§ **Work task**: Could you report every line of the listing below that holds the word "WIDTH"?
[Start of section]
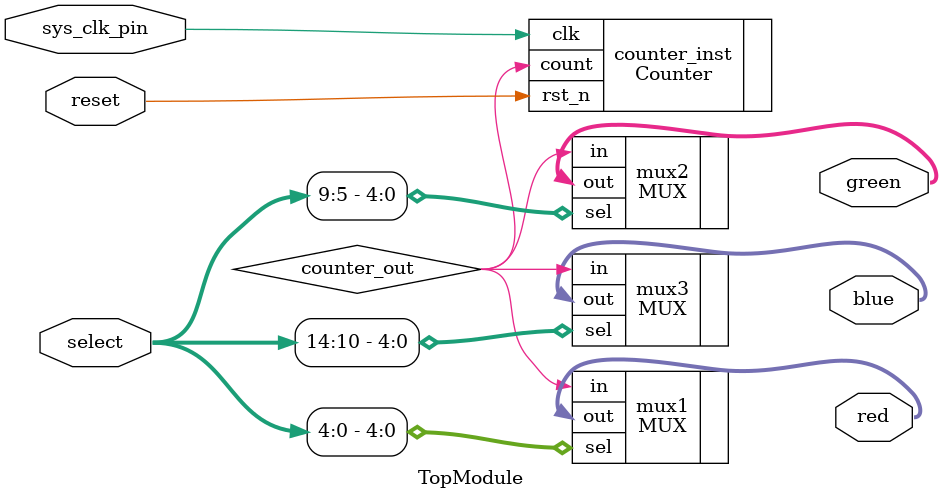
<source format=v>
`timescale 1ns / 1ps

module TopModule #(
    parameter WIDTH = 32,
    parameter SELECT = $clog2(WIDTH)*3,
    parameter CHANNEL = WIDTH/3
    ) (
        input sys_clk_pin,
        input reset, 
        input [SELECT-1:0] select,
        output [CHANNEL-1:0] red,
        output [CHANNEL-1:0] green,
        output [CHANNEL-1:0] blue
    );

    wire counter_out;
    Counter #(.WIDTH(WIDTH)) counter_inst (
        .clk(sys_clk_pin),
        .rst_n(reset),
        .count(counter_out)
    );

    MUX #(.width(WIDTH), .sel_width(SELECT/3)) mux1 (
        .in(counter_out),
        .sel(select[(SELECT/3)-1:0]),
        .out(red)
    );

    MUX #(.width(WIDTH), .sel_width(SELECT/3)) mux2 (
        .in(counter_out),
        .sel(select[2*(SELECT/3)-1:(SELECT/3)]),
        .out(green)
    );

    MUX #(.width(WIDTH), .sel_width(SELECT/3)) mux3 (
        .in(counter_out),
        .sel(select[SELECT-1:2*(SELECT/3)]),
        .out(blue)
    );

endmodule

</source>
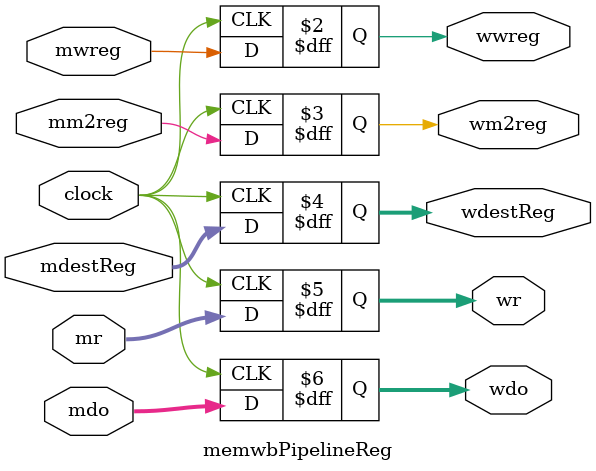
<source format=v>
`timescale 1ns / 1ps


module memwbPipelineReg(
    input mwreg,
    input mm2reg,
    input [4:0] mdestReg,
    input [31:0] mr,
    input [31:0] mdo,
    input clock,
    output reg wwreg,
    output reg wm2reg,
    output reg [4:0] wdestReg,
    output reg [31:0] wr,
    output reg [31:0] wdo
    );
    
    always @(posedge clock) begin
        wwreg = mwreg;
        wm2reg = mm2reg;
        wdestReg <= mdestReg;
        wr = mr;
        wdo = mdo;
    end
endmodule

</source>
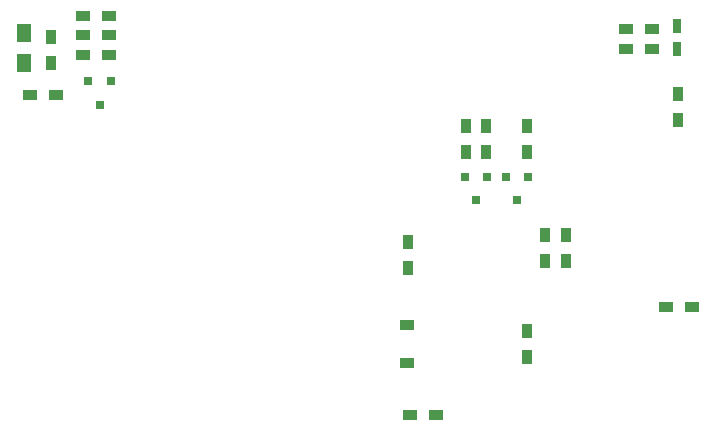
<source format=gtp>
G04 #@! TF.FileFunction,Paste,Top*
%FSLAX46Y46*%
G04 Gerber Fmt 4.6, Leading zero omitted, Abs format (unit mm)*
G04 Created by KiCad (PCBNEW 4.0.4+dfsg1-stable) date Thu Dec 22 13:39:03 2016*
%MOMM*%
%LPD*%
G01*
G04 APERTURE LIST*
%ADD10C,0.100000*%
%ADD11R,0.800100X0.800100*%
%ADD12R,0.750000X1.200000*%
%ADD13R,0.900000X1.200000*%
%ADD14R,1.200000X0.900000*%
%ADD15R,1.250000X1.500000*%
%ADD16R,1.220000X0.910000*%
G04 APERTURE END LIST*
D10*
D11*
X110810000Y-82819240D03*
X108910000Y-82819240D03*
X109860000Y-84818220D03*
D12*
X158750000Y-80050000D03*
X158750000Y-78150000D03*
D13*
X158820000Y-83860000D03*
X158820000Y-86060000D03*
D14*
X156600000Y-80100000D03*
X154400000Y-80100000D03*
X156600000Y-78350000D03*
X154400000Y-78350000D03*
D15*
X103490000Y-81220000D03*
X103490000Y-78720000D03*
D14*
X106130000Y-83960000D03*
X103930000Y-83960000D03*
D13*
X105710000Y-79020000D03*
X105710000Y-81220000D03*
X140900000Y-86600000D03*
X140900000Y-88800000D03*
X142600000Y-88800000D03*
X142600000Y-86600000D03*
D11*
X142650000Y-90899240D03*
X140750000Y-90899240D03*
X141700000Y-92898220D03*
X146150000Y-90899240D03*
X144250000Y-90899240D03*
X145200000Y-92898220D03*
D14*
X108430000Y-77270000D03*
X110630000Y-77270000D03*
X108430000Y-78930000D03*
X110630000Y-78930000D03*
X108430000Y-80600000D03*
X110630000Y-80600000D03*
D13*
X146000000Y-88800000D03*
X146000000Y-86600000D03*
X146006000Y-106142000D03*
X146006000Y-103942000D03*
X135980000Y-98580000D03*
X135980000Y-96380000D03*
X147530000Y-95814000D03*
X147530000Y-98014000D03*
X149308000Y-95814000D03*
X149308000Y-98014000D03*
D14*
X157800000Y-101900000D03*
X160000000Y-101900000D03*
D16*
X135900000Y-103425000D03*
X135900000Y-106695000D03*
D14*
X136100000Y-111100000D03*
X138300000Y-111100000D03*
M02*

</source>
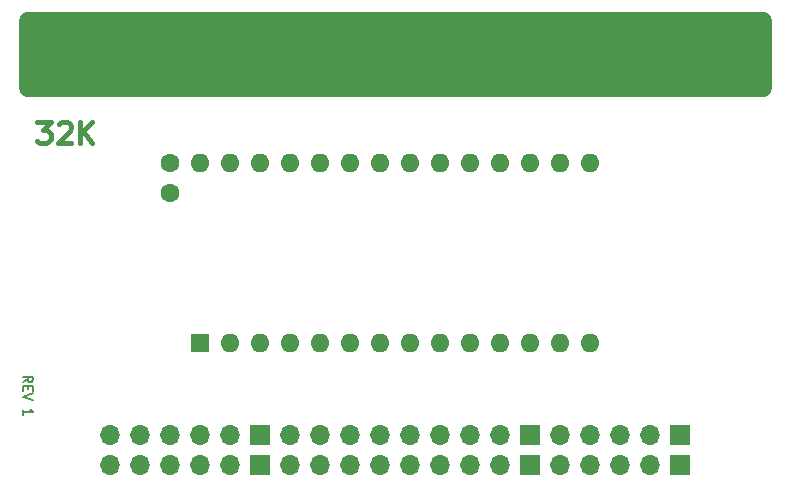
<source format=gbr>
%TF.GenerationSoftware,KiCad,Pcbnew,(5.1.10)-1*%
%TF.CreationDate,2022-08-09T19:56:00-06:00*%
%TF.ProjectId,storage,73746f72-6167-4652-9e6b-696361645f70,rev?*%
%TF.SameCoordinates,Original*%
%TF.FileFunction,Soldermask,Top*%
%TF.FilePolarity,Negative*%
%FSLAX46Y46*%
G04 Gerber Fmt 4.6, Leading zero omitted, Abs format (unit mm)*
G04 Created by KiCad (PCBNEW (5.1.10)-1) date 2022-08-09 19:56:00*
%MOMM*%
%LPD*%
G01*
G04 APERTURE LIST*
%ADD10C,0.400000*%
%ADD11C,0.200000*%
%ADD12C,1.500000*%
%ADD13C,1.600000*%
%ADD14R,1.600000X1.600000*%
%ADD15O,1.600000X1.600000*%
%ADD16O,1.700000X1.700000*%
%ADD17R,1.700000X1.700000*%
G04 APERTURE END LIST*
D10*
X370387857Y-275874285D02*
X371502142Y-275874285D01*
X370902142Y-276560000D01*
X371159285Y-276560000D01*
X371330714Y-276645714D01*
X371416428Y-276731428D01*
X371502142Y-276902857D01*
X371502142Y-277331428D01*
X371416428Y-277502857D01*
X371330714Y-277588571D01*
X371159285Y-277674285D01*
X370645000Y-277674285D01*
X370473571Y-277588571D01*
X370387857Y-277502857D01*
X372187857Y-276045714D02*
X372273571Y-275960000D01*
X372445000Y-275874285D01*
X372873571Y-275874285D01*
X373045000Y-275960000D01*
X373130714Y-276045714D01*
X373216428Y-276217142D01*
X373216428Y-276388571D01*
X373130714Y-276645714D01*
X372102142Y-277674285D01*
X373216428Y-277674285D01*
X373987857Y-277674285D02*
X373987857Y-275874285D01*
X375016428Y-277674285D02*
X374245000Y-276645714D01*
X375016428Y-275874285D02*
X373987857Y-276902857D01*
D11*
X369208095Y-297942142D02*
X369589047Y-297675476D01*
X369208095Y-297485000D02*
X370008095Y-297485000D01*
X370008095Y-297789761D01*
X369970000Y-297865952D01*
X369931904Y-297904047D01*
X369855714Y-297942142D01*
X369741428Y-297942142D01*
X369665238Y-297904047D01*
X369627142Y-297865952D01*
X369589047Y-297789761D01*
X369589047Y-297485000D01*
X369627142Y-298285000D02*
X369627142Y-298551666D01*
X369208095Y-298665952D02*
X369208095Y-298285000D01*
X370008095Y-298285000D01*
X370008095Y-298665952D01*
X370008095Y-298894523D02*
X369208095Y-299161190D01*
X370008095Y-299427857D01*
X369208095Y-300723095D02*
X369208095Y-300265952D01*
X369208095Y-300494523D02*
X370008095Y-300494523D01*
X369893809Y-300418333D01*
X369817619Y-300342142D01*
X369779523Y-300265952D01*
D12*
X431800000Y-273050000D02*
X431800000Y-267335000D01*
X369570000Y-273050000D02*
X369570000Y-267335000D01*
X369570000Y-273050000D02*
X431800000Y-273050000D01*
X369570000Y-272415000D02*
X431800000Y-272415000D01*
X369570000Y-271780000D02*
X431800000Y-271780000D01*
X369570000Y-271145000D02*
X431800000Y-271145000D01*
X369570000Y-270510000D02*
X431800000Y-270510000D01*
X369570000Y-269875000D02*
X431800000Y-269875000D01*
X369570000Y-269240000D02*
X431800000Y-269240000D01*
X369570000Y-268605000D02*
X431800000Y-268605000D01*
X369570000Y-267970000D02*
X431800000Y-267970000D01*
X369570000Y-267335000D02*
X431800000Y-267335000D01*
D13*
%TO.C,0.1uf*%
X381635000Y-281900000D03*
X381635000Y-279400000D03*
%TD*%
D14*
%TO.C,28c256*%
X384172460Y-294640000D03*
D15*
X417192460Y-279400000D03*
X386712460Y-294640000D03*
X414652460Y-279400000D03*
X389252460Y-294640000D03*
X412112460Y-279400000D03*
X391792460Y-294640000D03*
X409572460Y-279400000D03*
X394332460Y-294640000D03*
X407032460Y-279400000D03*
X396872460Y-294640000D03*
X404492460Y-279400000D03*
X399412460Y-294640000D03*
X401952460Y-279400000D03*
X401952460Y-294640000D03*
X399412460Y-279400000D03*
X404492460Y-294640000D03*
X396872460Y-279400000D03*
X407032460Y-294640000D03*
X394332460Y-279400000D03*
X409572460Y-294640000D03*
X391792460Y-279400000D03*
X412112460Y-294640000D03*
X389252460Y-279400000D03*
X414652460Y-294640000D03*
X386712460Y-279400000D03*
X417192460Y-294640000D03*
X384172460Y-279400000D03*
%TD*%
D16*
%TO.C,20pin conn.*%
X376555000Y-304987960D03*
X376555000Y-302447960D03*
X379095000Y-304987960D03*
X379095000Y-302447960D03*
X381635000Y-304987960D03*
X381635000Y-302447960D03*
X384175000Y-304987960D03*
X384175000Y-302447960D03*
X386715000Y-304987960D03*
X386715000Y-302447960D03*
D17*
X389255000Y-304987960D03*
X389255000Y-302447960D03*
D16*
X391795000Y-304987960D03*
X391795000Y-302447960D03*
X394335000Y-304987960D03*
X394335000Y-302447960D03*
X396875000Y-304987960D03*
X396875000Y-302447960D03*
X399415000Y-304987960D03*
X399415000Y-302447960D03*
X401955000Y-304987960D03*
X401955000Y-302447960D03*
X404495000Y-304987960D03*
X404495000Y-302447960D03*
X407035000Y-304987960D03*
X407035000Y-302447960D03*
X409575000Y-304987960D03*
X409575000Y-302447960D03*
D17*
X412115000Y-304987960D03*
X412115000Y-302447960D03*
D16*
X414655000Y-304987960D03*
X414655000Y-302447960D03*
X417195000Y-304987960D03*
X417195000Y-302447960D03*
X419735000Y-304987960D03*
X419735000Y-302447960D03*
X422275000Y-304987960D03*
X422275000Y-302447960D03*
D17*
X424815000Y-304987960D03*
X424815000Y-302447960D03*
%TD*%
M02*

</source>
[End of section]
§ **Solution for this exercise**:
    parameter WIDTH = 32,
    parameter SELECT = $clog2(WIDTH)*3,
    parameter CHANNEL = WIDTH/3
    Counter #(.WIDTH(WIDTH)) counter_inst (
    MUX #(.width(WIDTH), .sel_width(SELECT/3)) mux1 (
    MUX #(.width(WIDTH), .sel_width(SELECT/3)) mux2 (
    MUX #(.width(WIDTH), .sel_width(SELECT/3)) mux3 (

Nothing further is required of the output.